DOCUMENT EXCERPT:

######

I've gotten this far: 

%2 means /home/org when I try to enter http://b0d.org

%0 means /home/b0d.org (http://b0d.org) 

%1 means / (http://b0d.org) 

so what could it be? 

The VirtualDocumentRoot still says /home/%x/public_html but the error log only says /home/%x

----------

## ckdake

I don't think I know quite what is going on.  Like I said, I stuck to making my own virtual hosts for each user as needed.  The mod_rewrite method sounds like a very good alternative...

----------

## vargen

but does that rewrite work for my users in /home.. I mean my user vargens home dir is vargen (duh!) if I type vargen.b0d.org does that rewrite file check for a directory in home that is named vargen or vargen.b0d.org ?

----------

## splooge

Search the Documents, Tips & Tricks forum for a post called "Virtual Hosting made easy" by Delta407.  He's made an excellent set of scripts that will take care of all this for you, it's what I use.

It's not *exactly* what you want (because document root will be outside of the users home directory) but it's nice because you don't need to change the config file and restart your web server every time you add a virtual host.  You create virtual hosts simply by creating new directories.

----------

## ckdake

It looks like you could modify it to point to /home/___/public_html.  There might be some interesting errors when someone trys to get to a folder that doesnt exist, but you the ones that are there should work. Give it a shot and post back if you can't get it working.

----------

## vargen

how can I try when I don't know what %n to insert..?

the mod_rewrite goes in apache2.conf right?

######

SOURCE DATA:
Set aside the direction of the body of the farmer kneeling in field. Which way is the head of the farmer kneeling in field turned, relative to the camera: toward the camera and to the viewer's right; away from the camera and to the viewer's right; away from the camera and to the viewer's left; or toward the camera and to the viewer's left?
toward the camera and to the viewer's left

######

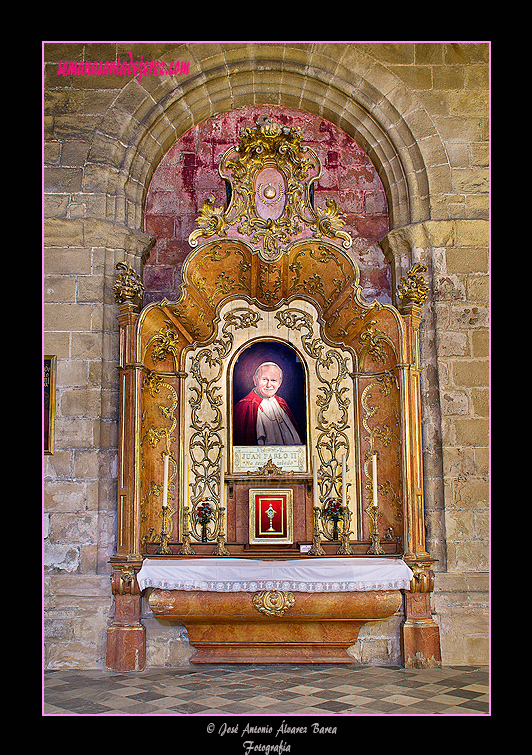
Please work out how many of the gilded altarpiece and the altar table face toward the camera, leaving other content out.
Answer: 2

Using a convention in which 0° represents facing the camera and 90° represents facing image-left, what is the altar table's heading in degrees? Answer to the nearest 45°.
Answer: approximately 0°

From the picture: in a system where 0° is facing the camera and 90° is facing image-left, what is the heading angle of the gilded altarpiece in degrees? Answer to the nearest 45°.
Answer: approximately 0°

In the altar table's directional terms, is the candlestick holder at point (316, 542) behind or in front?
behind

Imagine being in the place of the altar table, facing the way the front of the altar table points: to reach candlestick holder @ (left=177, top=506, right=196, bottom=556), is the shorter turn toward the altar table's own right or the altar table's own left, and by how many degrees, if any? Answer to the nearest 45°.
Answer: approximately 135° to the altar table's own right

######

EXERCISES:
1. In the forum thread on Apache virtual hosting, which forum does splooge suggest searching for the post called "Virtual Hosting made easy"?
2. Replace "candlestick holder" with "candle holder" in the records, starting at the line containing "Please work out" and ending at the line containing "Answer: approximately 135°". Write out only those lines.

RESPONSES:
1. The Documents, Tips & Tricks forum.

2.
Please work out how many of the gilded altarpiece and the altar table face toward the camera, leaving other content out.
Answer: 2

Using a convention in which 0° represents facing the camera and 90° represents facing image-left, what is the altar table's heading in degrees? Answer to the nearest 45°.
Answer: approximately 0°

From the picture: in a system where 0° is facing the camera and 90° is facing image-left, what is the heading angle of the gilded altarpiece in degrees? Answer to the nearest 45°.
Answer: approximately 0°

In the altar table's directional terms, is the candle holder at point (316, 542) behind or in front?
behind

Imagine being in the place of the altar table, facing the way the front of the altar table points: to reach candle holder @ (left=177, top=506, right=196, bottom=556), is the shorter turn toward the altar table's own right or the altar table's own left, and by how many degrees, if any? Answer to the nearest 45°.
Answer: approximately 135° to the altar table's own right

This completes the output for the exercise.